Wednesday, January 15, 2014

Homily for Wednesday, 15 January 2014– Ferial

Wednesday of the 1st week in Ordinary Time

Readings of the day: 1 Samuel 3:1-10, 19-20; Psalm 40:2, 5, 7-8a, 8b-9, 10; Mark 1:29-39



Our readings today feature two people, Samuel and Jesus, who were renowned for their effective speaking and preaching. Samuel, our first reading says, became known in “all Israel” as “an accredited prophet of the LORD.” Very early in his ministry, Jesus discerned that he was called to preach in the villages of Galilee: “For this purpose I have come.”

But have you ever thought how speaking or preaching effectively; indeed any form of Christian ministry, or simply being a person of faith, is not so much dependent upon whatever ministry we do, but upon how well we listen, pray, and discern God’s will for us?

A lovely phrase in today’s Responsorial Psalm captures the primary importance of listening in our prayer and discernment: “Ears of obedience you gave me.” According to the Psalmist, God does not want our offerings of sacrifice so much as for us to listen with “ears of obedience.”

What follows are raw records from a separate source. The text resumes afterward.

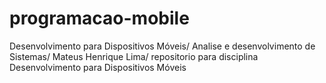# programacao-mobile
Desenvolvimento para Dispositivos Móveis/ Analise e desenvolvimento de Sistemas/ Mateus Henrique Lima/ repositorio para disciplina Desenvolvimento para Dispositivos Móveis
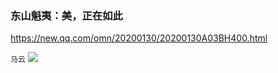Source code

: ### 东山魁夷：美，正在如此
https://new.qq.com/omn/20200130/20200130A03BH400.html

`马云`
<img src="https://inews.gtimg.com/newsapp_bt/0/11267964561/">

We have all been given by God the gift of “ears of obedience.” For various reasons: age, infirmity, and so forth, we may gradually decline in our abilities for active ministry, but this universal gift of “ears of obedience” still remains when we are capable of little other activity.

I admit, though, personally and culturally, how difficult it can be to listen with “ears of obedience”; to pray; to discern attentively not only the joys, the needs, and the will of other people but the will of God for me; for us. Add in the many forms of electronic technology designed to keep us “connected,” and these technologies can replace human interaction and relationship. We can end up, as a culture, more disconnected, because we can end up less able to listen with “ears of obedience”; with ears of discernment of human need and of God’s will.  

Only if we listen first with “ears of obedience” will we learn to trust God in all things. Only then will we develop reverence and “delight” for God’s law. Only then will we be able to announce God’s “justice” in our world. Only then will we be able to cultivate human relationships and relationship with God. Only then will we be able to discern, after Jesus, the “purpose” for which we “have come”; the purpose for which God has made us and called us. Only then will we be able to answer as Samuel did, and as our Psalm echoes: “Speak, for your servant is listening… Here am I, LORD; I come to do your will.”